For those working through the 12-step program, each step is designed to make you pause, think and act. In some situations, you may feel as though each step is a challenge, but that’s exactly what it’s supposed to be. By challenging yourself, you’ll learn and grow within yourself, creating the sober lifestyle and mindset you need. Step 9, though, can make many people think twice.
What Is Step 9 of the 12-Step Program?
According to AA.org, Step 9 of the program is to “Make direct amends to such people wherever possible, except when to do so would injure them or others.” It’s perhaps one of the most difficult steps for those who are struggling with feelings of guilt. Yet, as difficult as it is, completing this step can help to provide an incredible sense of relief and promise for the future. At the heart of this step is the need to focus on forgiveness, but there’s also importance in looking inward here. Forgiving yourself, forgiving others and making amends is an essential step forward in caring for yourself on your journey through recovery.
Where to Start with Step 9
Before you can complete Step 9, you must make the inventoried list of Step 8. This is a list of all of the people in your life that you believe you have harmed. It can be a challenging list to write, even for those who want to embrace forgiveness and inner peace. That list is important — it represents many of the feelings and struggles you’ve had. By working through that list, a piece of yourself is restored with each conversation or moment.
With the list in hand, it’s necessary to be willing to make amends. In Step 8, you learned how important this was and how to do so. Now, it’s time to practice this. One of the most important words within this step is the word “direct.” In some programs, you’re encouraged to forgive others or to work through the guilt regarding others on your own. Yet, to be successful here, you need to go directly to the individual you’ve hurt or otherwise let down. When you go directly to the person, true change and improvement can occur.
When you go directly to that person, you also face the problem head-on. That is, you can’t push it to the side or become too embarrassed to talk about it. It’s there. That person is in front of you right now. You cannot (and should not) avoid the pain.
When Should You Approach a Person to Make Amends?
There are many situations in which individuals taking this step will encounter receptive, willing individuals. These are often the people you feel you hurt or let down the most. They listen to you; they want to work with you. They’re also willing to accept the amends you make and work through healing to rebuild your relationship. In some cases, this rebuilding takes time, but they don’t push you away or tell you no.
This is what happens for many people. When it does, it feels fantastic and allows you to move forward.

(The problem): Could you print the Step 9 passage word for word, between "For those working" and "the 12-Step Program?", inclusive?

[Lines from a dataset]
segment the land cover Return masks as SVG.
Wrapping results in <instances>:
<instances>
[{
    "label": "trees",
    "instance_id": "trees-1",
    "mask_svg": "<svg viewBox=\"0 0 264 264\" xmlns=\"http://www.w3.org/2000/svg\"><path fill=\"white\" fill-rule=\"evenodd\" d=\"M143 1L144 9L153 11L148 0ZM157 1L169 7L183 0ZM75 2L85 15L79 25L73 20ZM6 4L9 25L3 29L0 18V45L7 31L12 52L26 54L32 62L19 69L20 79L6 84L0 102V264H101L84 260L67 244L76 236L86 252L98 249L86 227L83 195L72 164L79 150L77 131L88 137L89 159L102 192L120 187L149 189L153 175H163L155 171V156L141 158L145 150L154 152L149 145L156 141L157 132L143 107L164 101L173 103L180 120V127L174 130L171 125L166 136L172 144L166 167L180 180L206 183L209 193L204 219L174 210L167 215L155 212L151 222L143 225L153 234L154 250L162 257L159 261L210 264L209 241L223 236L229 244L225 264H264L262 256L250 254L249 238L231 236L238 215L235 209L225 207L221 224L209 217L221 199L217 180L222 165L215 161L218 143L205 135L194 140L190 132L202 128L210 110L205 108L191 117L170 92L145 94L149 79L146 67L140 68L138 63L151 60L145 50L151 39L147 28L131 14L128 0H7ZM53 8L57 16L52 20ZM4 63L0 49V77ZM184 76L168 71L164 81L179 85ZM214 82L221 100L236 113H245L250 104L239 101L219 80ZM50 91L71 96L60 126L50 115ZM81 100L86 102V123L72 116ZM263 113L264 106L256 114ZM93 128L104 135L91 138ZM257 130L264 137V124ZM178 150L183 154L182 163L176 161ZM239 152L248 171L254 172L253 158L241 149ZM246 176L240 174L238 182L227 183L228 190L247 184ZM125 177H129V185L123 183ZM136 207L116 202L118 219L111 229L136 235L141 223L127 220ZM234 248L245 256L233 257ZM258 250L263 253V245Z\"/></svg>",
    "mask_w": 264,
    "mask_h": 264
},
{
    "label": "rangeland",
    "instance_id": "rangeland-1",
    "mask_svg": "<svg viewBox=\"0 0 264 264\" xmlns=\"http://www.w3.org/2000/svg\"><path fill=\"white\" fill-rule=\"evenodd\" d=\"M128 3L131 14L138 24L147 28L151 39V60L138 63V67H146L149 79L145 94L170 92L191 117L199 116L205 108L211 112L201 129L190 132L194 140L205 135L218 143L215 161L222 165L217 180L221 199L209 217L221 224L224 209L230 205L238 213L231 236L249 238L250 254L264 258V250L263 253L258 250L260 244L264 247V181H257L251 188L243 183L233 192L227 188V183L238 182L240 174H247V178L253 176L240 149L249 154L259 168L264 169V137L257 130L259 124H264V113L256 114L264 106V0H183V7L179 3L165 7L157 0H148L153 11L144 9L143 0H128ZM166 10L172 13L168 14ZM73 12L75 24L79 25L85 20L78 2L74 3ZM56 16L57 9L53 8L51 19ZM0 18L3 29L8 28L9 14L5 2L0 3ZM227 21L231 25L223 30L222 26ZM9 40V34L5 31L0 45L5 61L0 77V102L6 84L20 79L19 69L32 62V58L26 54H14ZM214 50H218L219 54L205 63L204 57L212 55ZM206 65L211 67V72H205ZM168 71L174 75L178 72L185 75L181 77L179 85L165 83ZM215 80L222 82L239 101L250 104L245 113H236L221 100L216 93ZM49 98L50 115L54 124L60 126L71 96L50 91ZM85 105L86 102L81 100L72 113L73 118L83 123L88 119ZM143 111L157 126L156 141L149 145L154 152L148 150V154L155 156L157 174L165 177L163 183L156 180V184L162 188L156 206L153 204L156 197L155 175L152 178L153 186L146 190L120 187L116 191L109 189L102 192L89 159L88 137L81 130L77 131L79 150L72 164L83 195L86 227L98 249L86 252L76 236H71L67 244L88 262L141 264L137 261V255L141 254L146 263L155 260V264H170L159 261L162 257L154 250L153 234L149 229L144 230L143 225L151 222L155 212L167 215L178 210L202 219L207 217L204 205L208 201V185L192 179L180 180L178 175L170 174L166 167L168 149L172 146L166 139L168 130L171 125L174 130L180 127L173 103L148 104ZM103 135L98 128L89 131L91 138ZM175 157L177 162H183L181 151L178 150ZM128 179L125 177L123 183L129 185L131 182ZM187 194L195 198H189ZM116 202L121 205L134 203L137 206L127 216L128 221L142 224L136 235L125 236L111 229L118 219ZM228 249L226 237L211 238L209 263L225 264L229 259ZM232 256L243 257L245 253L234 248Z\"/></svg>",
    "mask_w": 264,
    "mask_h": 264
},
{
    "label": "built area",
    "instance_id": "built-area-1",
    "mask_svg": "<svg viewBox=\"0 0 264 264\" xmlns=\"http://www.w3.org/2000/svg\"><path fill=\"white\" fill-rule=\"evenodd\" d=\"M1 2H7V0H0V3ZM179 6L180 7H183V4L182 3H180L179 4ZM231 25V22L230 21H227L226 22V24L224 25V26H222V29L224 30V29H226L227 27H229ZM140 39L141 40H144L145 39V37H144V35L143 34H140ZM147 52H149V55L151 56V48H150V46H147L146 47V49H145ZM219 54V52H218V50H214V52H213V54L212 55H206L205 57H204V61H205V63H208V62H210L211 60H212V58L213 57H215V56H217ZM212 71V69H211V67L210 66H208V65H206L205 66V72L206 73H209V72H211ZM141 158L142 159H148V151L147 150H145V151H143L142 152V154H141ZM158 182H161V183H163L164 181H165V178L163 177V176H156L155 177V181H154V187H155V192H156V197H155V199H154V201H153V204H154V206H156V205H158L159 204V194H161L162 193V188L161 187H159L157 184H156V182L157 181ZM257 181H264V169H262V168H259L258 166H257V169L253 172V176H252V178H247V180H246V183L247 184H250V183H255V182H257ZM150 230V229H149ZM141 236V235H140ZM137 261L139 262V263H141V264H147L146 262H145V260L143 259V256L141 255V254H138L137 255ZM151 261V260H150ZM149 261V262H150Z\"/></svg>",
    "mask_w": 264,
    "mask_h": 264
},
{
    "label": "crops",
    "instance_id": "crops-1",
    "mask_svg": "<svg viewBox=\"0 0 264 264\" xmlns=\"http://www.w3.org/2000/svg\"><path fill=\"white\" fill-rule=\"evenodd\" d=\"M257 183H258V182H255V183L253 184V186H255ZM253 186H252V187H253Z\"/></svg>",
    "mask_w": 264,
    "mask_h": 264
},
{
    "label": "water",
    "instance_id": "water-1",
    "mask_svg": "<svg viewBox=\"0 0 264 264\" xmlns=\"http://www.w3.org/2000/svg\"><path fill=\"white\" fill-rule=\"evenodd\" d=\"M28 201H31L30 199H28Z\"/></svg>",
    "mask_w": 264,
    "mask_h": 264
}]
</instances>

(Task answer):
For those working through the 12-step program, each step is designed to make you pause, think and act. In some situations, you may feel as though each step is a challenge, but that’s exactly what it’s supposed to be. By challenging yourself, you’ll learn and grow within yourself, creating the sober lifestyle and mindset you need. Step 9, though, can make many people think twice.
What Is Step 9 of the 12-Step Program?